(Pose landmark coordinates)
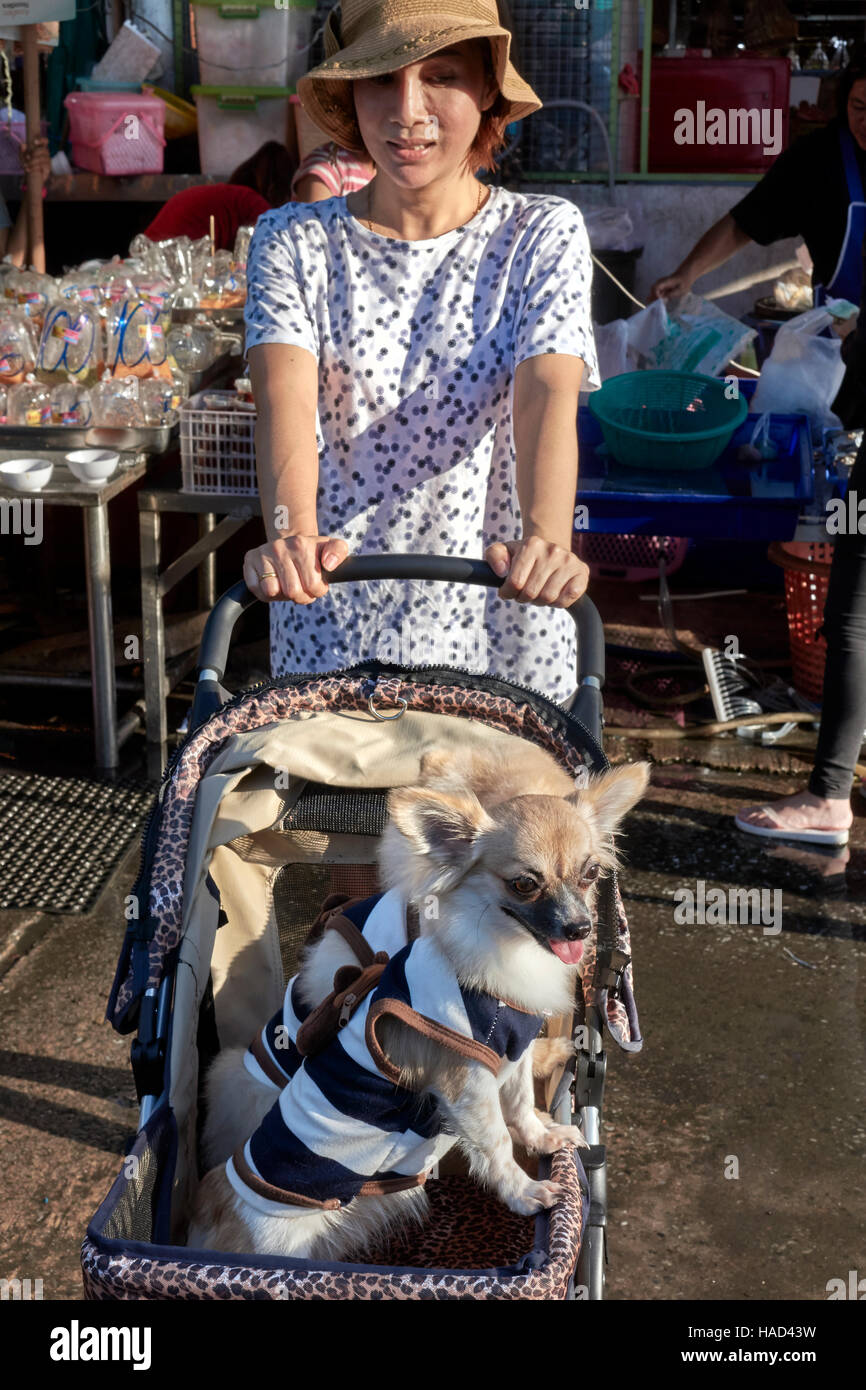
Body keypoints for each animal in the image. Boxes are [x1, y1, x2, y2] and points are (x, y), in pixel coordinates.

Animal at [189, 750, 650, 1262]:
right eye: (524, 884)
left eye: (591, 874)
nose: (580, 927)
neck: (508, 951)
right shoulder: (466, 1087)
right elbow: (496, 1142)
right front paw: (525, 1193)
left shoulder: (512, 1053)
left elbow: (522, 1103)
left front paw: (543, 1137)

Aim of the task =>
For every line above with the word "left" in it, make a copy.

Expected answer =>
left eye: (591, 874)
left shoulder: (512, 1053)
left elbow: (522, 1103)
left front paw: (543, 1137)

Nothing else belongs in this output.